Cara Amarezza, ma preferisco lettrice, ho due nipoti adolescenti, che adoro, che non hanno mai aperto un giornale cartaceo. O meglio il Quotidiano, quello quando sono in Calabria sì, «che ci scrive zia Mita». Per il resto nulla. Eppure sono informati, sanno quello che devono sapere o ritengono di voler, dover, sapere. Su alcune cose con più dettagli di me, che di giornali e notizie ci vivo. E forse è qui che casca il titolo (e l’ego): non è che loro non leggano le notizie, è che non leggono noi.

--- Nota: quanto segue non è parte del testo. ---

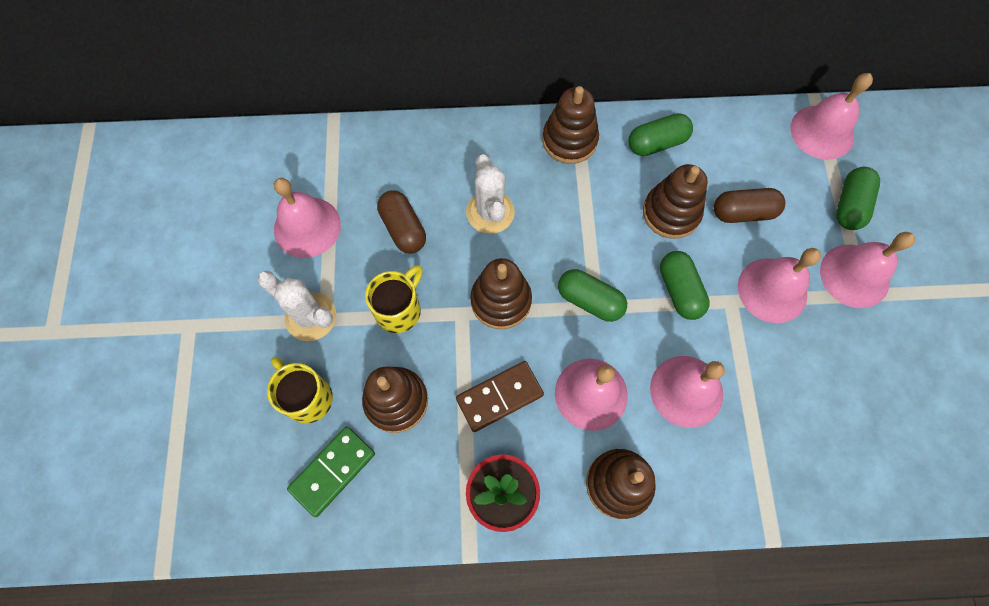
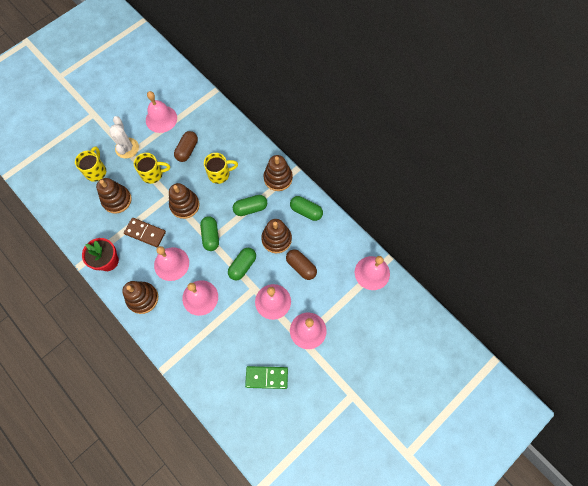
camera: 50 degrees right, 0 degrees up
green domino [287,427,375,517] -> green domino moved to [245,366,288,389]
white cactus [466,154,515,234] -> yellow mug [204,153,238,184]
green capsule [836,167,880,230] -> green capsule moved to [233,195,267,216]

Perché noi, con la nostra aria da sacerdoti dell’informazione, scriviamo ancora per chi crede che il giornale odori di caffè e carta. Come me, del resto. Loro scorrono con un pollice, e se dopo tre secondi non hai catturato la loro attenzione, ciao.Non è superficialità: è selettività. In mezzo a un mondo che urla, loro sanno zittire. Il punto, forse, è che i giovani non leggono noi. Non leggono le nostre gerarchie di notizie, le nostre ossessioni per i titoli indignati, la nostra arroganza nel credere che “sapere” significhi usare il lessico giusto. Noi scriviamo ancora pensando a un pubblico che ha il tempo, e la voglia, di capire come un atto parlamentare diventa legge.

Loro vogliono sapere perché quella legge cambierà la loro vita, o se nel frattempo c’è un modo più equo di raccontarla. Il giornalismo, per decenni, ha parlato dall’alto verso il basso: «ti spiego il mondo». Ora il mondo si spiega da solo, e noi sembriamo smarriti. Forse dovremmo smettere di pretendere che recuperino “il gusto delle notizie” e cominciare noi a recuperare il gusto di raccontarle con onestà, vulnerabilità e presenza – quella cosa che si chiama voce umana, e che nessuna piattaforma potrà sostituire.Noi con i giornali cartacei ci siamo cresciuti, a casa mia ne entravano due, tutti i giorni, li comprava mio padre e lo ha fatto fino a due anni fa, quando è morto. Ora confesso, io non li compro. Ho degli abbonamenti digitali. Ma la carta? Sempre meno.